No worries unless they actually froze. If they were left in ambient temps of teens to low twenties (the freezing point of wine) without insulation (styro shipping packs) for a couple of hours (longer if in styro), they could have frozen. But the UPS warehouse isn’t that cold, and neither is the inside of any of the transport vehicles used. Pretty unlikely they were left outdoors unprotected long enough to freeze.

If they had frozen the corks would be pushed and you would know it.
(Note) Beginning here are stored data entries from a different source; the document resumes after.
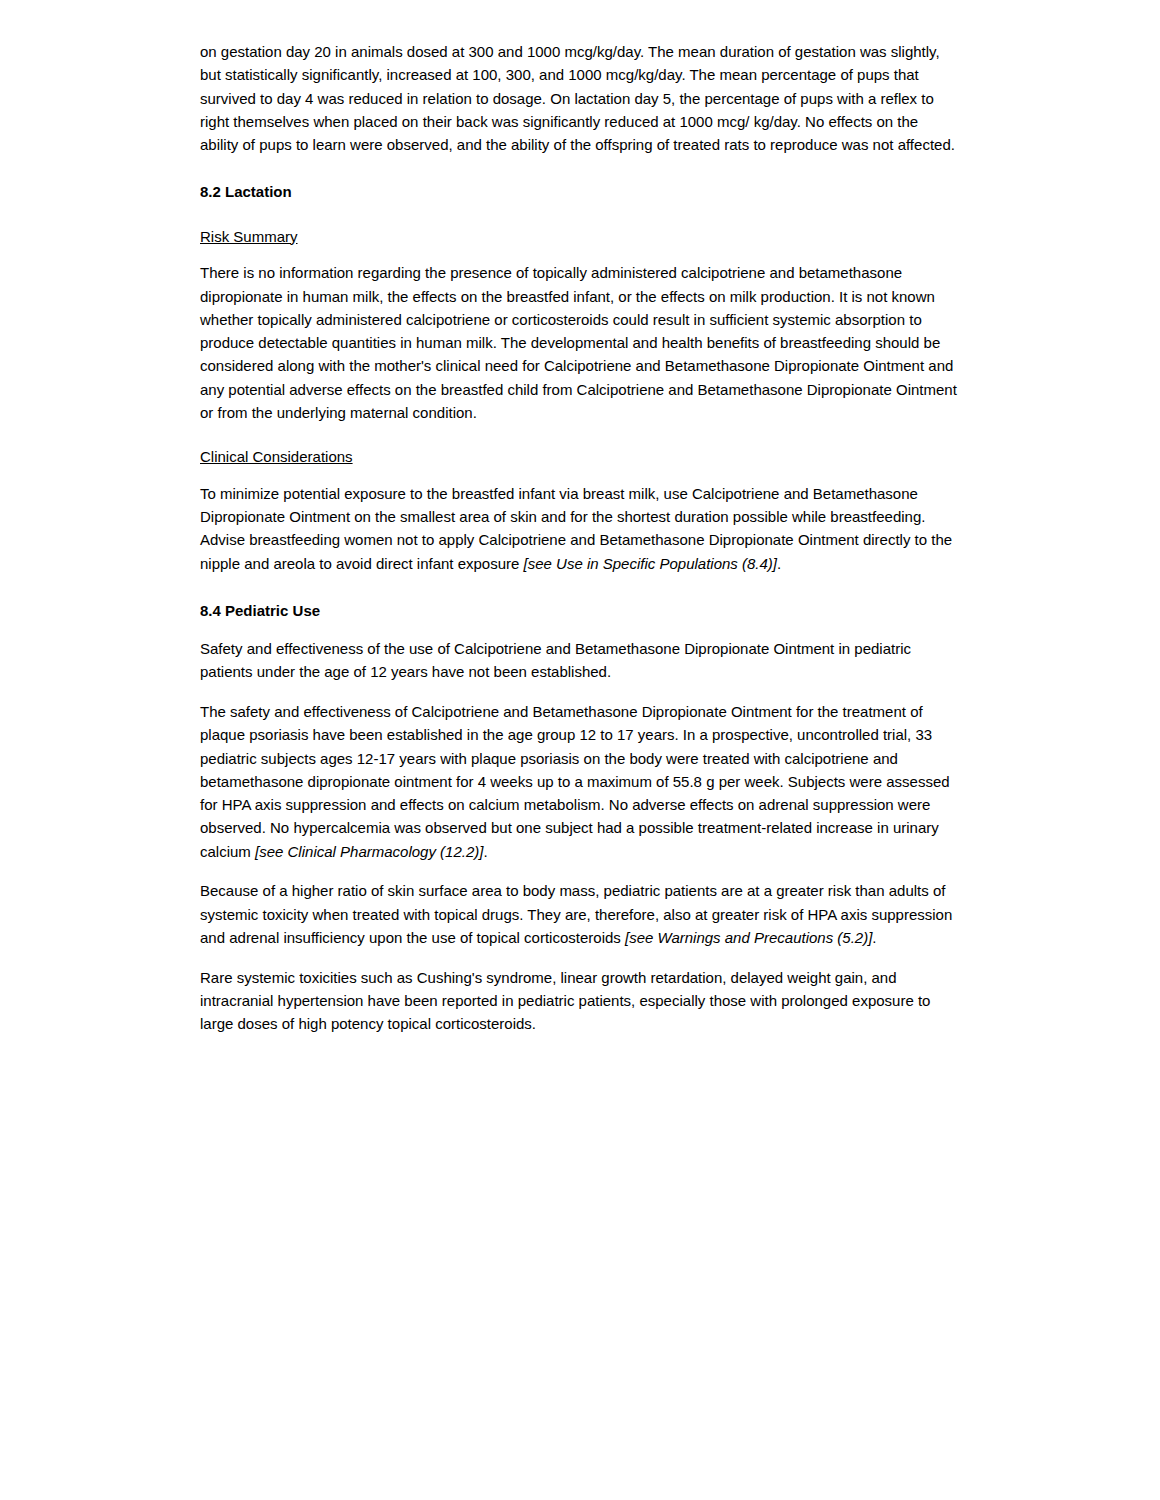on gestation day 20 in animals dosed at 300 and 1000 mcg/kg/day. The mean duration of gestation was slightly, but statistically significantly, increased at 100, 300, and 1000 mcg/kg/day. The mean percentage of pups that survived to day 4 was reduced in relation to dosage. On lactation day 5, the percentage of pups with a reflex to right themselves when placed on their back was significantly reduced at 1000 mcg/ kg/day. No effects on the ability of pups to learn were observed, and the ability of the offspring of treated rats to reproduce was not affected.
8.2 Lactation
Risk Summary
There is no information regarding the presence of topically administered calcipotriene and betamethasone dipropionate in human milk, the effects on the breastfed infant, or the effects on milk production. It is not known whether topically administered calcipotriene or corticosteroids could result in sufficient systemic absorption to produce detectable quantities in human milk. The developmental and health benefits of breastfeeding should be considered along with the mother's clinical need for Calcipotriene and Betamethasone Dipropionate Ointment and any potential adverse effects on the breastfed child from Calcipotriene and Betamethasone Dipropionate Ointment or from the underlying maternal condition.
Clinical Considerations
To minimize potential exposure to the breastfed infant via breast milk, use Calcipotriene and Betamethasone Dipropionate Ointment on the smallest area of skin and for the shortest duration possible while breastfeeding. Advise breastfeeding women not to apply Calcipotriene and Betamethasone Dipropionate Ointment directly to the nipple and areola to avoid direct infant exposure [see Use in Specific Populations (8.4)].
8.4 Pediatric Use
Safety and effectiveness of the use of Calcipotriene and Betamethasone Dipropionate Ointment in pediatric patients under the age of 12 years have not been established.
The safety and effectiveness of Calcipotriene and Betamethasone Dipropionate Ointment for the treatment of plaque psoriasis have been established in the age group 12 to 17 years. In a prospective, uncontrolled trial, 33 pediatric subjects ages 12-17 years with plaque psoriasis on the body were treated with calcipotriene and betamethasone dipropionate ointment for 4 weeks up to a maximum of 55.8 g per week. Subjects were assessed for HPA axis suppression and effects on calcium metabolism. No adverse effects on adrenal suppression were observed. No hypercalcemia was observed but one subject had a possible treatment-related increase in urinary calcium [see Clinical Pharmacology (12.2)].
Because of a higher ratio of skin surface area to body mass, pediatric patients are at a greater risk than adults of systemic toxicity when treated with topical drugs. They are, therefore, also at greater risk of HPA axis suppression and adrenal insufficiency upon the use of topical corticosteroids [see Warnings and Precautions (5.2)].
Rare systemic toxicities such as Cushing's syndrome, linear growth retardation, delayed weight gain, and intracranial hypertension have been reported in pediatric patients, especially those with prolonged exposure to large doses of high potency topical corticosteroids.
It’s standard for UPS ground to take a full 7 days to get across the country – coast to coast. Shipping on a Monday doesn’t enable me to avoid having the wine sit with UPS over the weekend.
I had a chance to test the effects of shipping through the cold this past January when I shipped to myself via UPS ground for the NYC Pinot Days during a severe cold spell – through lots of oughts and teens. On arrival, the wine showed just as well as the day I shipped it. I’ve since relaxed a bit about shipping in the cold, and I’m more concerned about freaking the customer than I am about the wine when it comes to shipping in Winter.

Could always ship Friday. I see a lot of retailers doing that now

This is the best option, coast-to-coast. I think even Thursday may be better because that way the case will be on the train by the weekend. I would worry more about Spring in the Mojave than winter in New York.

FedEx Ground Home Delivery - Same transit days (sometimes a day faster or slower depending on lane) as UPS but Saturday is a standard delivery day (at no extra charge) for FedEx Ground Home Delivery.

So a package shipped on a Monday from the Bay area (that takes 5 days) to get delivered back east, are delivered on Saturday, not Monday.

full disclosure: I work for FedEx

Just looked into the cold temperature issue yesterday.

As others have said above, the presence of alcohol lowers the freezing temperature of wine to something below that of water. Using 12.5% alc as a benchmark, freezing would be in the high teens to low 20’s F. It would have to be in an environment at or below those temperatures long enough to pull the temperature of the wine down to that level.

Totally prefer Fedex ground versus UPS. Faster and can redirect to local FedEx Shop (old kinkos or was it MBE stores) to be held at no charge!

As Patrick said, plus its jiggling or mixing in the bottle which will cause the water and alcohol to not separate versus being idle. This may give you an extra degree or two of cushion. Also the bottle is under some level of pressure, albeit it is small, I believe this also changes the dynamics.